What is needed
Please find each line in the rows below that contains the string "yönlü", matching case, and copy those lines out.

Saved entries
▽

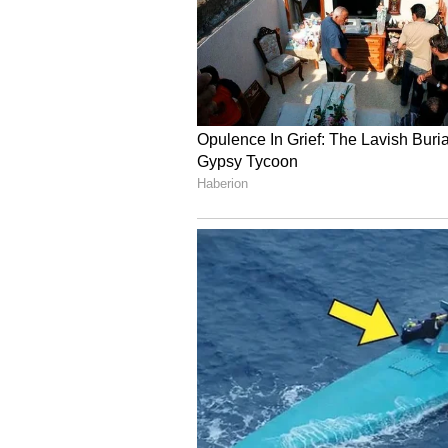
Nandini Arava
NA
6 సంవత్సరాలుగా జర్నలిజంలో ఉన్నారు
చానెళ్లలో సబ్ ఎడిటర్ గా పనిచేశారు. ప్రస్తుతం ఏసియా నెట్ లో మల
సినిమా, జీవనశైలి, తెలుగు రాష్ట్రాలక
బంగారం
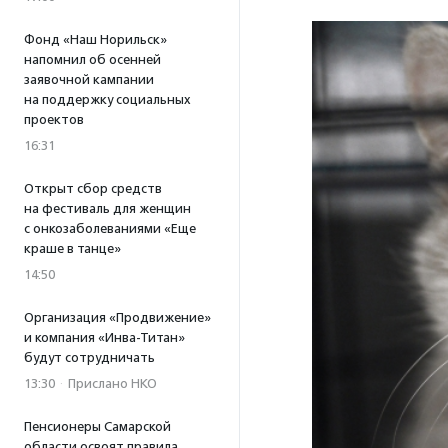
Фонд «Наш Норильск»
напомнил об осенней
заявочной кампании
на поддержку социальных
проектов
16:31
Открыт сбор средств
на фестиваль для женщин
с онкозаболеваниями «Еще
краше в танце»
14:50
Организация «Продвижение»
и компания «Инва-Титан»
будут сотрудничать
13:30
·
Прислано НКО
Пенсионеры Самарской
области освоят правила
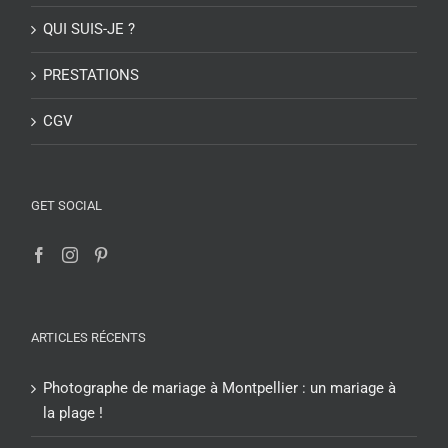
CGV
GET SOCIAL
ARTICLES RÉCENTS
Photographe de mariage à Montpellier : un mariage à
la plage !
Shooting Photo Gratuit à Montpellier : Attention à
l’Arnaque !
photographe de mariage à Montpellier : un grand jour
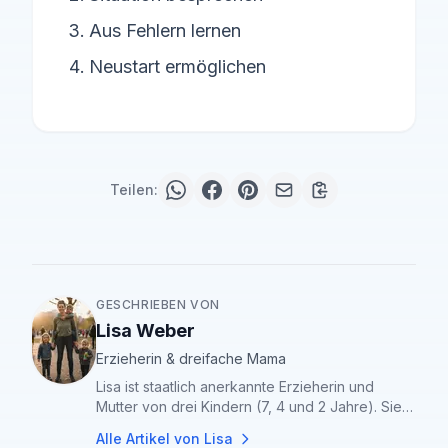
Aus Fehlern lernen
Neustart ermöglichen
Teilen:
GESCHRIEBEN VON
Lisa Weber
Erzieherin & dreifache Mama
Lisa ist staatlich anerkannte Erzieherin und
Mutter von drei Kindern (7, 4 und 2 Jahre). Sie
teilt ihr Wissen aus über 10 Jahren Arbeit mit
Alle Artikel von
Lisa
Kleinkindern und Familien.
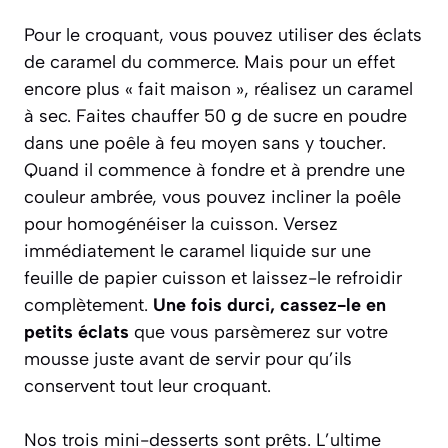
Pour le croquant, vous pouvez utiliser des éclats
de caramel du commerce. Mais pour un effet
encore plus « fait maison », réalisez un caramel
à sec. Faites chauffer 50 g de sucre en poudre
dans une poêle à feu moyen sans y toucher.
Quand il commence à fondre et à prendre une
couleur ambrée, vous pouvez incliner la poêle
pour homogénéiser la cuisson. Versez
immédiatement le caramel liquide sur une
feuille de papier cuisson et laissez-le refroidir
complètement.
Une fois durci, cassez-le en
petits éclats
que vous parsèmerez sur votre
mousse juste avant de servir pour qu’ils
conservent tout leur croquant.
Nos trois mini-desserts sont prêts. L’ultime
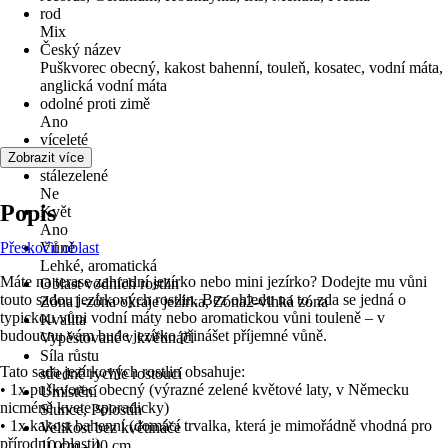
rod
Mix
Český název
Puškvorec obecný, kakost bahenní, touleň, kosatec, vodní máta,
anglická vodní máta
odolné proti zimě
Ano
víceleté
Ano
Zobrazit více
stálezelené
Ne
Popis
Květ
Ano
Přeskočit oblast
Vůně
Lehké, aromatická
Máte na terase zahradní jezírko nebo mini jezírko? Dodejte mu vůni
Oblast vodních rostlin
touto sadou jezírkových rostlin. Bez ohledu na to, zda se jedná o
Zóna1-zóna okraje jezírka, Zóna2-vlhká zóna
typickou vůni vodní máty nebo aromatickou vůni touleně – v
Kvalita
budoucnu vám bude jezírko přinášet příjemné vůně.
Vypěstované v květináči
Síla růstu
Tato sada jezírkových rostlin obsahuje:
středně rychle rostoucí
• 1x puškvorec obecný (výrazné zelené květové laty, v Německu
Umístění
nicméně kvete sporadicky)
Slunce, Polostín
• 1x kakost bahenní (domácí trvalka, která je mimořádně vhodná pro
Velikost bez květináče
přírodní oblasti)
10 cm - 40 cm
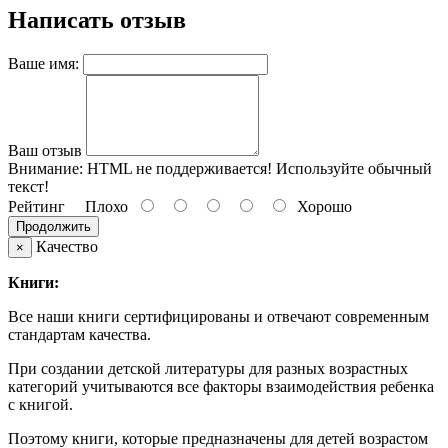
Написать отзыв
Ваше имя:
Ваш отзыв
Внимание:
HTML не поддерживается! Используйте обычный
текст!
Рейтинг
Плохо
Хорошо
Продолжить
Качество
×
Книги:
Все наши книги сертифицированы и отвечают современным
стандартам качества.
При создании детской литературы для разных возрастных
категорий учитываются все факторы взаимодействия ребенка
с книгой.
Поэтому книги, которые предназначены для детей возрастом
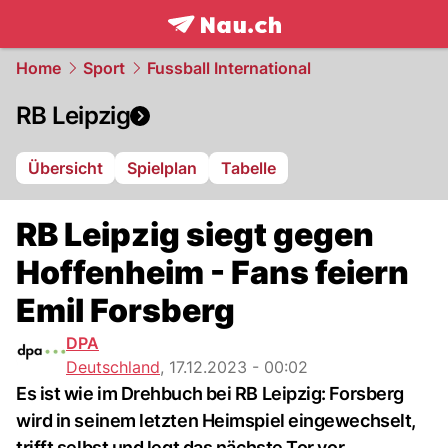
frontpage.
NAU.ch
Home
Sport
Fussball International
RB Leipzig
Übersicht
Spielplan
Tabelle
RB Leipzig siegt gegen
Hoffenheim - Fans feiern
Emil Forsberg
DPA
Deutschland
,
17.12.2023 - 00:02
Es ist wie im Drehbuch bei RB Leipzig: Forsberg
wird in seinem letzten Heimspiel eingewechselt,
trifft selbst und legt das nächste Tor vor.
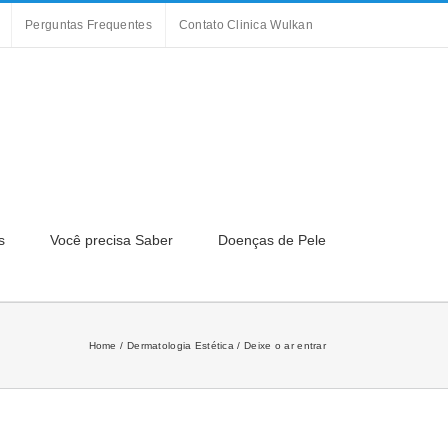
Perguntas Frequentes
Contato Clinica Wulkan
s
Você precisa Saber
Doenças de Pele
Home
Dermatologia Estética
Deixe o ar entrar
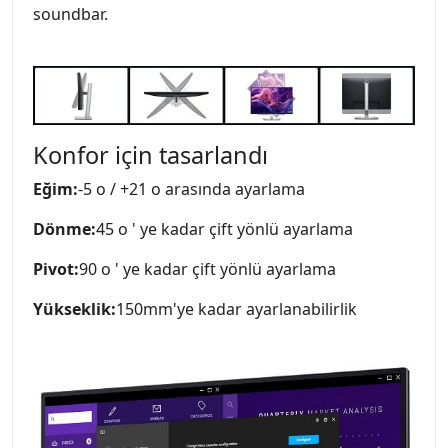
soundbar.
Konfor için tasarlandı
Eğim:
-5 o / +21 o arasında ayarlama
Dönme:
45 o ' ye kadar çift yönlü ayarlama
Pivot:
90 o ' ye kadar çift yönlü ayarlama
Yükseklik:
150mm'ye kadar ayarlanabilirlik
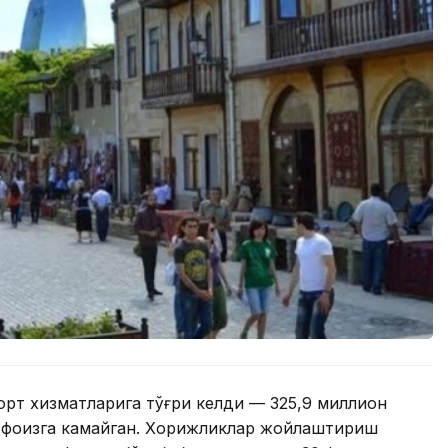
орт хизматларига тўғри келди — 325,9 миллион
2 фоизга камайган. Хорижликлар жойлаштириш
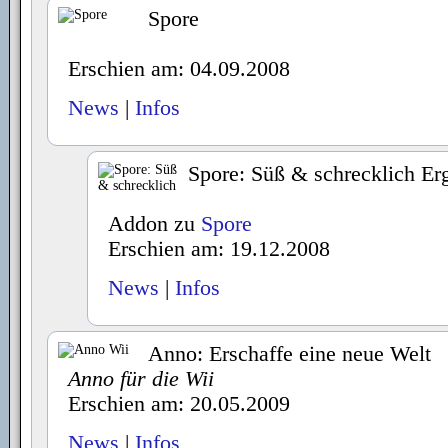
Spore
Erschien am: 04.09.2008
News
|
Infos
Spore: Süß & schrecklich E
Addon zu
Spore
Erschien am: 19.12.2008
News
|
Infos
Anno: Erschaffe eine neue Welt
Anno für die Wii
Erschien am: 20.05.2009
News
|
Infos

△

Answer section
45 o ' ye kadar çift yönlü ayarlama
90 o ' ye kadar çift yönlü ayarlama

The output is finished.